Com a temporada de compras de fim de ano a todo vapor, os marketplaces e feeds de redes sociais foram invadidos por uma enxurrada de anúncios de cães robôs “com IA” por preços que parecem milagre. O protagonista da vez é o Nico, um cãozinho robótico promovido por vídeos impressionantes, gerados por inteligência artificial, que mostram comportamentos quase orgânicos. No entanto, o que parece ser o ápice da tecnologia doméstica é, na verdade, um balde de água fria: investigações e relatos de consumidores revelam que esses produtos não passam de brinquedos de baixa qualidade, sem rastro de IA, vendidos sob descrições enganosas e preços inflados.

O site da organização de defesa do consumidor Adhoc Support CIC.

Por trás das demonstrações em vídeo meticulosamente editadas (e muitas vezes inteiramente fabricadas), esses “pets” robóticos costumam ser simples pelúcias com movimentos pré-programados e sons rudimentares. As avaliações de quem caiu no golpe são desoladoras: o produto que chega pelo correio é feito de materiais baratos e mal lembra o prodígio tecnológico prometido. Mas o problema vai além do prejuízo financeiro.
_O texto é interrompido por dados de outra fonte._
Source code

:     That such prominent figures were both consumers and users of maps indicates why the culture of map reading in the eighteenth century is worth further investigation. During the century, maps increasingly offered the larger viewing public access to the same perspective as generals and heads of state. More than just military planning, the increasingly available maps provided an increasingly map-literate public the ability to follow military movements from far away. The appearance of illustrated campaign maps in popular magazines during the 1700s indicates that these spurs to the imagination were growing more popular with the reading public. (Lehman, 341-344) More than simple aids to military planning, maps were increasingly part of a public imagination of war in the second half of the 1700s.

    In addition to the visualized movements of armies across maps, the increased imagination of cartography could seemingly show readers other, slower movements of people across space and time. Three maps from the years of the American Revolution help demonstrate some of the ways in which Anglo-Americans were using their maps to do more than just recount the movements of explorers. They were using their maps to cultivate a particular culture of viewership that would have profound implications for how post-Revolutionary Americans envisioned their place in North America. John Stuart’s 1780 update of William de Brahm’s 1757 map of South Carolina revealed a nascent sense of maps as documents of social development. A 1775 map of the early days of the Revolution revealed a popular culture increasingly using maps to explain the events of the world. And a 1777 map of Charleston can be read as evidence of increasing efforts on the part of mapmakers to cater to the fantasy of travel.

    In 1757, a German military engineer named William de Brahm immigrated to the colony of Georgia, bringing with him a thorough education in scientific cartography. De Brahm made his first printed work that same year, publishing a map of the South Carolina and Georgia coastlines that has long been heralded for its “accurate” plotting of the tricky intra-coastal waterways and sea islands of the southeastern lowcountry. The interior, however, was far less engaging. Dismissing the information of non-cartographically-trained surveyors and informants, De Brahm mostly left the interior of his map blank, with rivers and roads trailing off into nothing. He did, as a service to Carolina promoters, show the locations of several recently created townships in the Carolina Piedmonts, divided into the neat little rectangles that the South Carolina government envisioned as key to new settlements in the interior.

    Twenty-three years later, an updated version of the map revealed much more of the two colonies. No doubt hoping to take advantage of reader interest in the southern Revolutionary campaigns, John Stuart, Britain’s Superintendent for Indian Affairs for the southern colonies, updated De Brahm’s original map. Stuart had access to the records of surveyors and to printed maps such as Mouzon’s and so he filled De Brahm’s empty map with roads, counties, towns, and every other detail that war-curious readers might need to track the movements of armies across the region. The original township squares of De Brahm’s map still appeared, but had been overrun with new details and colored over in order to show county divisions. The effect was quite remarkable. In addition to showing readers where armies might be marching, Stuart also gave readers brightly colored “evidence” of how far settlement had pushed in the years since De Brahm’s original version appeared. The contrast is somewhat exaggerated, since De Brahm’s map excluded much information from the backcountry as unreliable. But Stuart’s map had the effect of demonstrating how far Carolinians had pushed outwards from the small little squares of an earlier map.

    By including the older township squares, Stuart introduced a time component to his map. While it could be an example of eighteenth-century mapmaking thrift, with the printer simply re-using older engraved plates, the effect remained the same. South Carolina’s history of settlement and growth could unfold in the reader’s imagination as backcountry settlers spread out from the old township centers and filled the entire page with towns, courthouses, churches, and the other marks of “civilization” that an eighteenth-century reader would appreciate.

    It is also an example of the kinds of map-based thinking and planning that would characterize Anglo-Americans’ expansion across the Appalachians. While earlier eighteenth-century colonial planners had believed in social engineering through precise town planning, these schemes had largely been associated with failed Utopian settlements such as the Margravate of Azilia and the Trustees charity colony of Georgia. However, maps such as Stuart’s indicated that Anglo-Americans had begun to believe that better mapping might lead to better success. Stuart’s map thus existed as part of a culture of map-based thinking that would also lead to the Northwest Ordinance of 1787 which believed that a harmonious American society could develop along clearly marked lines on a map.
Há riscos reais à segurança, já que esses eletrônicos sem procedência costumam vir com baterias de íon de lítio de fabricação duvidosa, que podem causar incêndios ou vazamentos químicos perigosos.

Antes de se deixar seduzir por uma oferta que parece boa demais para ser verdade, a regra de ouro é a cautela. É fundamental buscar avaliações independentes, verificar a reputação do vendedor e desconfiar de depoimentos genéricos no próprio site do produto. Caso se depare com informações fraudulentas, grupos de defesa do consumidor como a Adhoc Support CIC recomendam denunciar o anúncio diretamente à plataforma e a órgãos que monitoram danos sistêmicos ao consumidor, evitando que o próximo da lista seja você.

Por que isso é importante?

Essa tendência marca uma nova e perigosa fronteira nos golpes de varejo online, impulsionada pela IA generativa. É o clássico “conto do vigário”, mas agora turbinado com deepfakes convincentes e textos de marketing gerados em escala. Essa prática de “AI-washing” — atribuir capacidades de inteligência artificial a um simples brinquedo eletrônico — não apenas engana o bolso do consumidor, mas também ignora padrões de segurança essenciais, especialmente em produtos destinados a crianças. O cenário reforça a necessidade de um olhar mais cético por parte do público e de uma fiscalização regulatória mais rígida, num mundo onde as ferramentas de IA tornaram mais fácil do que nunca criar mentiras com cara de futuro.